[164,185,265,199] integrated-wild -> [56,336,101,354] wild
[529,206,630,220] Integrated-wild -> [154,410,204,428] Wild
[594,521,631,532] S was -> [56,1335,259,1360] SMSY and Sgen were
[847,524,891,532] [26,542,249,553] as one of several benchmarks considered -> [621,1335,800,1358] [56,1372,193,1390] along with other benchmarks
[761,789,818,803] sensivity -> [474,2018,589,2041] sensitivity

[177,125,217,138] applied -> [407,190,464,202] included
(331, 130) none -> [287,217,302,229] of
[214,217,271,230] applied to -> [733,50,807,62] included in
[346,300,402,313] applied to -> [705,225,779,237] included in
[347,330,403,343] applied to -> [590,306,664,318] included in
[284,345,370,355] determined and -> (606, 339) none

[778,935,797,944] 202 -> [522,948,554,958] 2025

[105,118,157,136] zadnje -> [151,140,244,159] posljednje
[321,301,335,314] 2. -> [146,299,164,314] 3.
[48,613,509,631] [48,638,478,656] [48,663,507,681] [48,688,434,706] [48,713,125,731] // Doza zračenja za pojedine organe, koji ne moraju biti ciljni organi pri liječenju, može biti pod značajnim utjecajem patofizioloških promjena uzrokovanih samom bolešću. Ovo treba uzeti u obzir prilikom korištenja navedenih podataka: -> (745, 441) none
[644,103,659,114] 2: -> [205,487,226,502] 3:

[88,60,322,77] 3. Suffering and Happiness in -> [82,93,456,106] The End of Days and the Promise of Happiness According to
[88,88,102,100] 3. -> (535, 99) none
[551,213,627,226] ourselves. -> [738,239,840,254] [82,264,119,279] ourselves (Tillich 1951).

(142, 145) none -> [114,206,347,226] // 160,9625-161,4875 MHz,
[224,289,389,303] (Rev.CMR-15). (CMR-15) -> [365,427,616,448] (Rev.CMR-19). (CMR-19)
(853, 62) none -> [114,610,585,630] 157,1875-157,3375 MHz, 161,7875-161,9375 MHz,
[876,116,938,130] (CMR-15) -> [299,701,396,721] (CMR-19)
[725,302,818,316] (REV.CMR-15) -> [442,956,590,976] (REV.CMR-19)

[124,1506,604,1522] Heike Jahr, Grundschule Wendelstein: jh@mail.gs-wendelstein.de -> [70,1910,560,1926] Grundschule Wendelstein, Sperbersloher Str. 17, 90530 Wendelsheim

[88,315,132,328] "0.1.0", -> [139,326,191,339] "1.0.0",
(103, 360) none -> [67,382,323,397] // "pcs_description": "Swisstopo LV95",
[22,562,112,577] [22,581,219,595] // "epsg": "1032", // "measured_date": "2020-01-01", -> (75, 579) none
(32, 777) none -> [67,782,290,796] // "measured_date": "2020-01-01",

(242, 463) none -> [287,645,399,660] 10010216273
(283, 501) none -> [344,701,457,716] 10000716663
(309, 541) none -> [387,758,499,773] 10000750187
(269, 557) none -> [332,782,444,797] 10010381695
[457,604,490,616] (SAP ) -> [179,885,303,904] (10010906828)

#### EXERCISE GOAL:
Leaving every word in place, output the whole listing above.

#### ANSWER TO THIS TASK:
[164,185,265,199] integrated-wild -> [56,336,101,354] wild
[529,206,630,220] Integrated-wild -> [154,410,204,428] Wild
[594,521,631,532] S was -> [56,1335,259,1360] SMSY and Sgen were
[847,524,891,532] [26,542,249,553] as one of several benchmarks considered -> [621,1335,800,1358] [56,1372,193,1390] along with other benchmarks
[761,789,818,803] sensivity -> [474,2018,589,2041] sensitivity

[177,125,217,138] applied -> [407,190,464,202] included
(331, 130) none -> [287,217,302,229] of
[214,217,271,230] applied to -> [733,50,807,62] included in
[346,300,402,313] applied to -> [705,225,779,237] included in
[347,330,403,343] applied to -> [590,306,664,318] included in
[284,345,370,355] determined and -> (606, 339) none

[778,935,797,944] 202 -> [522,948,554,958] 2025

[105,118,157,136] zadnje -> [151,140,244,159] posljednje
[321,301,335,314] 2. -> [146,299,164,314] 3.
[48,613,509,631] [48,638,478,656] [48,663,507,681] [48,688,434,706] [48,713,125,731] // Doza zračenja za pojedine organe, koji ne moraju biti ciljni organi pri liječenju, može biti pod značajnim utjecajem patofizioloških promjena uzrokovanih samom bolešću. Ovo treba uzeti u obzir prilikom korištenja navedenih podataka: -> (745, 441) none
[644,103,659,114] 2: -> [205,487,226,502] 3:

[88,60,322,77] 3. Suffering and Happiness in -> [82,93,456,106] The End of Days and the Promise of Happiness According to
[88,88,102,100] 3. -> (535, 99) none
[551,213,627,226] ourselves. -> [738,239,840,254] [82,264,119,279] ourselves (Tillich 1951).

(142, 145) none -> [114,206,347,226] // 160,9625-161,4875 MHz,
[224,289,389,303] (Rev.CMR-15). (CMR-15) -> [365,427,616,448] (Rev.CMR-19). (CMR-19)
(853, 62) none -> [114,610,585,630] 157,1875-157,3375 MHz, 161,7875-161,9375 MHz,
[876,116,938,130] (CMR-15) -> [299,701,396,721] (CMR-19)
[725,302,818,316] (REV.CMR-15) -> [442,956,590,976] (REV.CMR-19)

[124,1506,604,1522] Heike Jahr, Grundschule Wendelstein: jh@mail.gs-wendelstein.de -> [70,1910,560,1926] Grundschule Wendelstein, Sperbersloher Str. 17, 90530 Wendelsheim

[88,315,132,328] "0.1.0", -> [139,326,191,339] "1.0.0",
(103, 360) none -> [67,382,323,397] // "pcs_description": "Swisstopo LV95",
[22,562,112,577] [22,581,219,595] // "epsg": "1032", // "measured_date": "2020-01-01", -> (75, 579) none
(32, 777) none -> [67,782,290,796] // "measured_date": "2020-01-01",

(242, 463) none -> [287,645,399,660] 10010216273
(283, 501) none -> [344,701,457,716] 10000716663
(309, 541) none -> [387,758,499,773] 10000750187
(269, 557) none -> [332,782,444,797] 10010381695
[457,604,490,616] (SAP ) -> [179,885,303,904] (10010906828)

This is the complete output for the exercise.